Our web application is being written in Ruby on Rails.

Two solutions that I'm inclined towards are Resque and Gearman.

Resque: More info here: http://github.com/blog/542-introducing-resque Resque seems very well suited for Ruby, and it's specifically meant for background job processing. "Background jobs can be any Ruby class or module that responds to perform. Your existing classes can easily be converted to background jobs or you can create new classes specifically to do work."

Gearman: It's not specifically meant only for background jobs for asynchronous processing, but that's something it can definitely do. Apparently more robust, or so it seems. Another advantage of Gearman is that while your client code might be in Ruby, the worker code could be in, let's say, PHP. Though right now we are completely Ruby on Rails app, who knows if in future we might want to use PHP or something else depending on the job at hand.

What would you recommend? Do you have experience with either of the two? What real life production challenges should I keep in mind while choosing between the two? And am I even comparing apple to apple here?

+2  A: 

I have some experience with Gearman when i was looking for a distributed forking mechanism that could offer a workload distribution for async. processing in a clustered environment.

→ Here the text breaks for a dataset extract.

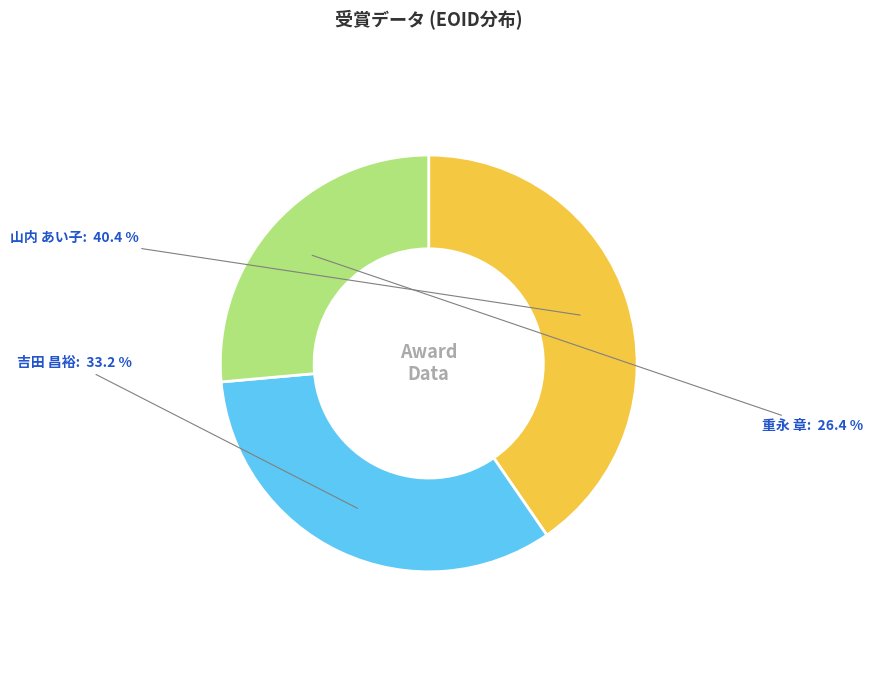

Is there any slice that represents more than half of the pie?

No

I can tell you that is worked in a "simulated" case where asynchronous processing was dispatched to 2 machines (2 workers on each machine = 4 workers). Not in a real case scenario (whatever that tells you). The real case scenario will be implemented when the "simulations" provide useful information.

The mechanism you are going to choose is only one Factor in the distribution of the workload, so be sure you will not end up with corrupted or invalid data when the distributed "Workers" that work in parallel start writing on the datastores.

I would suggest taking the "simulation" approach i did and do your tests before deciding which one to use.

regards,

andreas
Thanks Andreas. I agree, we would work in dev/simulation environment for a while before deploying it to production.